Could you put every line of the items below into a numbered list, skipping the blank lines and leaving out the pictures?

+++ PROVIDED DATA

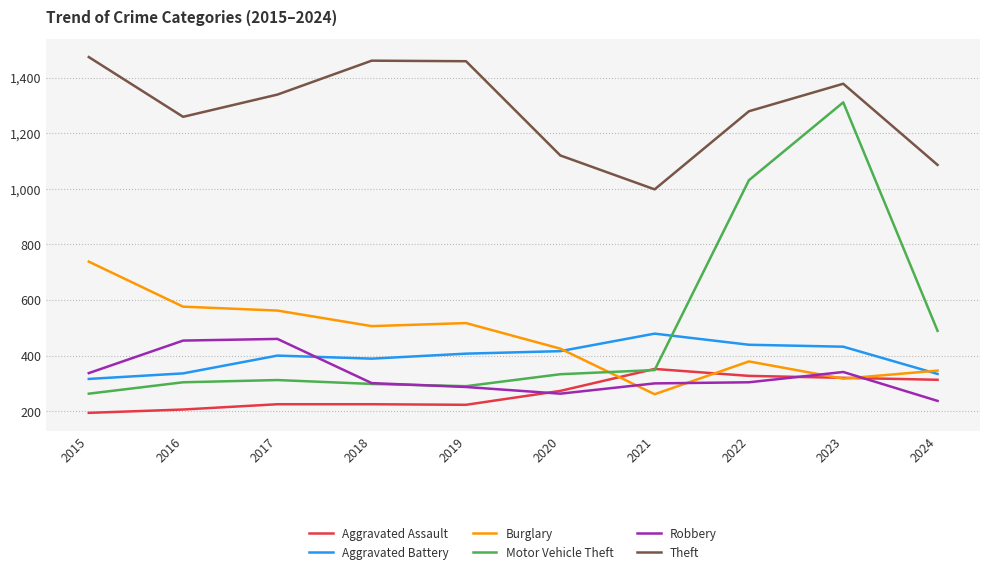

Which series has the widest spread of values?

Motor Vehicle Theft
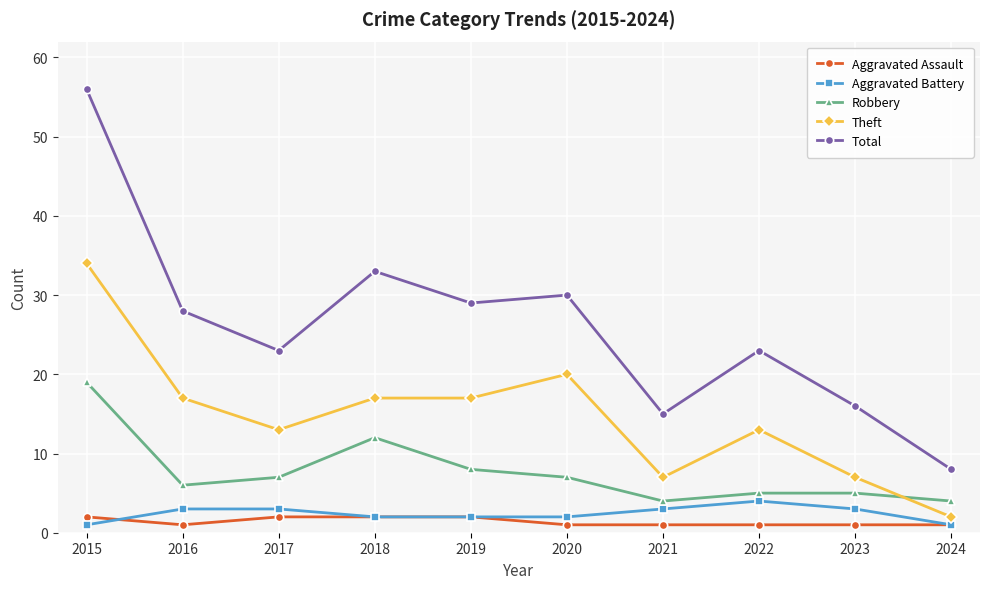

The value of Total at 2019 is 29. True or false?

True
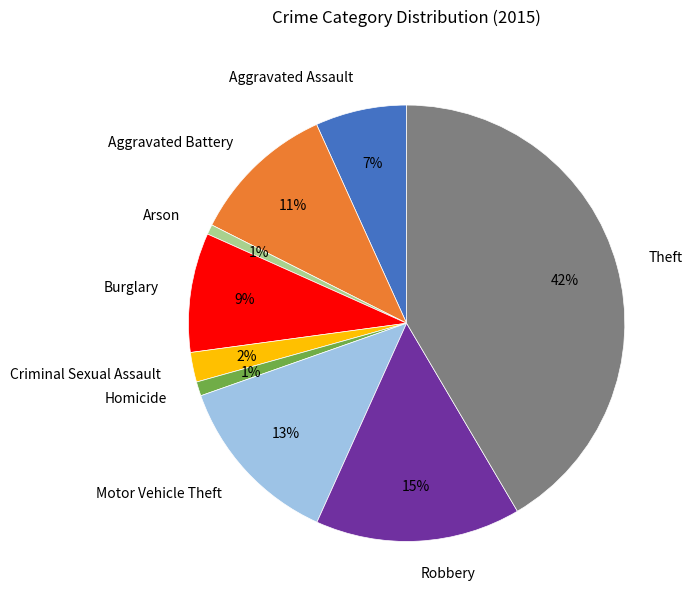

To the nearest percent, what is the average slice percentage?

11%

++++++

> OUTPUT FOR THIS TASK:
1. Which series has the widest spread of values?
2. Motor Vehicle Theft
3. The value of Total at 2019 is 29. True or false?
4. True
5. To the nearest percent, what is the average slice percentage?
6. 11%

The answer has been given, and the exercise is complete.